TGR: The gold markets have been lingering low for a while now. Why should investors contemplate buying gold stocks? Is bullion preferable to stock? If so, why?

EM: I recommend a mixture of both bullion and stock. First and foremost, investors in the space should initially take a position in physical gold and silver bullion, which is money. Second, mining companies indeed have leverage to the prices, as we're experiencing now on the downside, and will again experience on the upside. The ounce-in-the-ground valuations for mining stocks are the lowest I've ever seen since I've been following the sector.

However, there are a handful of markets where the cyclical bear move was similarly devastating; 1975–1976 was very brutal and many investors capitulated right before we saw a four year, 850% rocket in the price of gold. Thirteen months after a bottom in gold stocks the average weighted return tends to be around 80%. That's a violent bounce because it is a volatile sector, but I suspect the major move in gold stocks will see many multibaggers occur.

Once gold breaches $2,000/oz, the leverage in the junior miners will be incredible. There were gold stocks that went from pennies to hundreds of dollars per share between the mid-1970s and 1981. Even if we don't see anything close to that, sometime in the next couple of years returns from current levels will be quite attractive.

Bottom line, every single soul in the world should have at least 10% of his or her investable assets in gold and silver. Folks with a lower risk tolerance who mainly want to protect their purchasing power should swing heavily in favor of gold. Those who want to take on more risk may want to weight more exposure in silver and mining stocks.

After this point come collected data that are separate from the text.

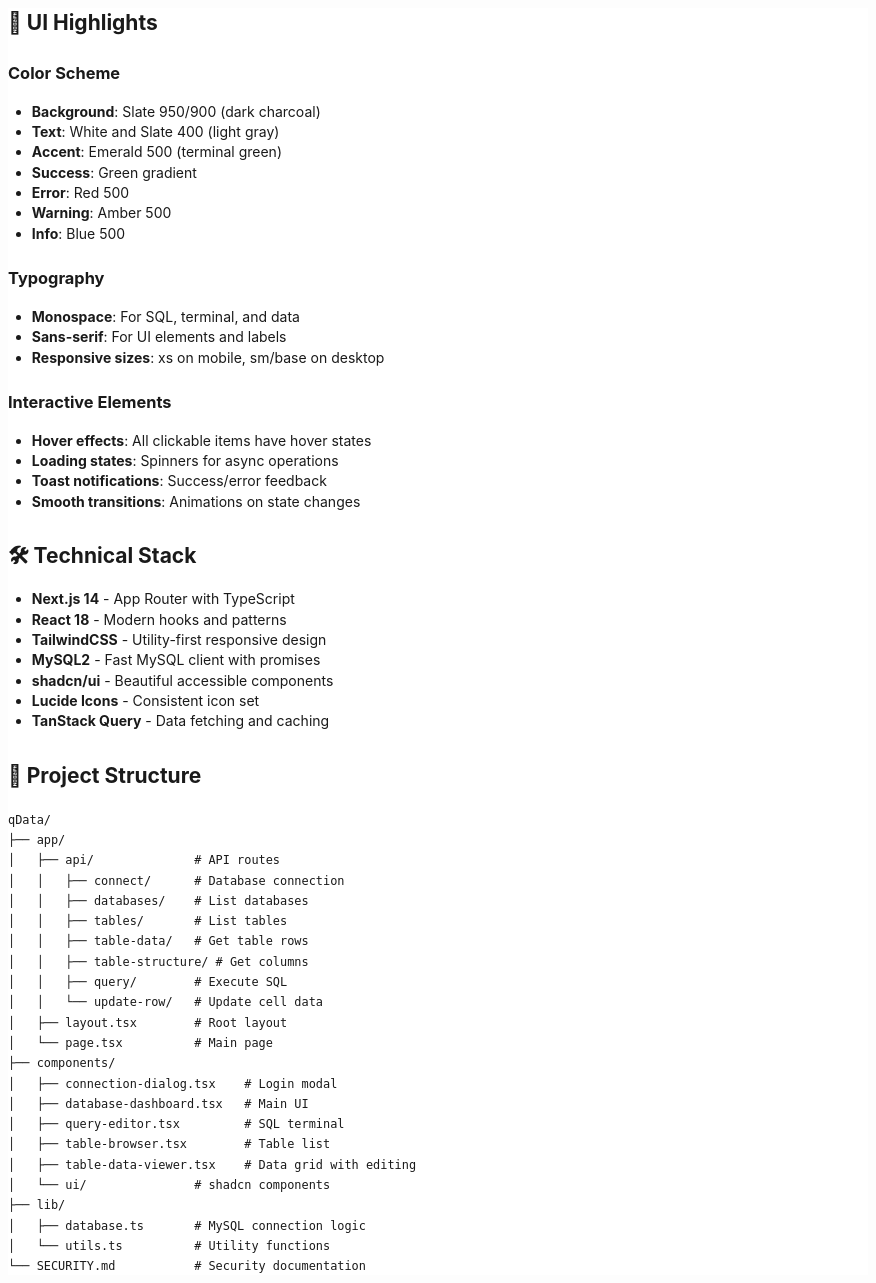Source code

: ## 🎨 UI Highlights

### Color Scheme
- **Background**: Slate 950/900 (dark charcoal)
- **Text**: White and Slate 400 (light gray)
- **Accent**: Emerald 500 (terminal green)
- **Success**: Green gradient
- **Error**: Red 500
- **Warning**: Amber 500
- **Info**: Blue 500

### Typography
- **Monospace**: For SQL, terminal, and data
- **Sans-serif**: For UI elements and labels
- **Responsive sizes**: xs on mobile, sm/base on desktop

### Interactive Elements
- **Hover effects**: All clickable items have hover states
- **Loading states**: Spinners for async operations
- **Toast notifications**: Success/error feedback
- **Smooth transitions**: Animations on state changes

## 🛠️ Technical Stack

- **Next.js 14** - App Router with TypeScript
- **React 18** - Modern hooks and patterns
- **TailwindCSS** - Utility-first responsive design
- **MySQL2** - Fast MySQL client with promises
- **shadcn/ui** - Beautiful accessible components
- **Lucide Icons** - Consistent icon set
- **TanStack Query** - Data fetching and caching

## 📁 Project Structure

```
qData/
├── app/
│   ├── api/              # API routes
│   │   ├── connect/      # Database connection
│   │   ├── databases/    # List databases
│   │   ├── tables/       # List tables
│   │   ├── table-data/   # Get table rows
│   │   ├── table-structure/ # Get columns
│   │   ├── query/        # Execute SQL
│   │   └── update-row/   # Update cell data
│   ├── layout.tsx        # Root layout
│   └── page.tsx          # Main page
├── components/
│   ├── connection-dialog.tsx    # Login modal
│   ├── database-dashboard.tsx   # Main UI
│   ├── query-editor.tsx         # SQL terminal
│   ├── table-browser.tsx        # Table list
│   ├── table-data-viewer.tsx    # Data grid with editing
│   └── ui/               # shadcn components
├── lib/
│   ├── database.ts       # MySQL connection logic
│   └── utils.ts          # Utility functions
└── SECURITY.md           # Security documentation
```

Personally, mining stocks are so cheap I have been putting new money 2-to-1 into the stocks over physical bullion. I also own more silver than gold, which as the poor man's gold will kick in big time toward the end of the cycle because the common man may not be able to afford an ounce of gold at $2,500–$3,000/oz.

I have long-term price targets of $3,200/oz gold and $150/oz silver. The rationale is quite simple: If you take the percentage move that gold had in the 1970s ($35/oz low to $850/oz high) and cut it in half, you get $3,200/oz gold. A typical 16-to-1 ratio on silver at that price is $187.50/oz, which I cut down to $150/oz to leave room for error. Gold and silver may indeed go much higher but these are the price targets I am banking on and will not consider selling any physical metals until they hit these price targets. You can argue all day that the environment today should propel a much more severe percentage gain from the 1970s but I feel the analogy above is reasonable.

The important thing is to know how secular bull/bear markets work—this thing is not over yet. Bull market frenzies don't end with virtually nobody yet owning the asset. Even in 2011, how many of your friends and relatives had 10–20% of their assets in gold? Maybe 1 out of 100 even in my circles, but that ratio will be much higher in the blow-off stage when the public comes in en masse. In contrast, a market bottom typically sees vast investor hatred, frustration, disgust, aversion, avoidance and indifference. Does this sound like the recent sentiment of your favorite gold stock?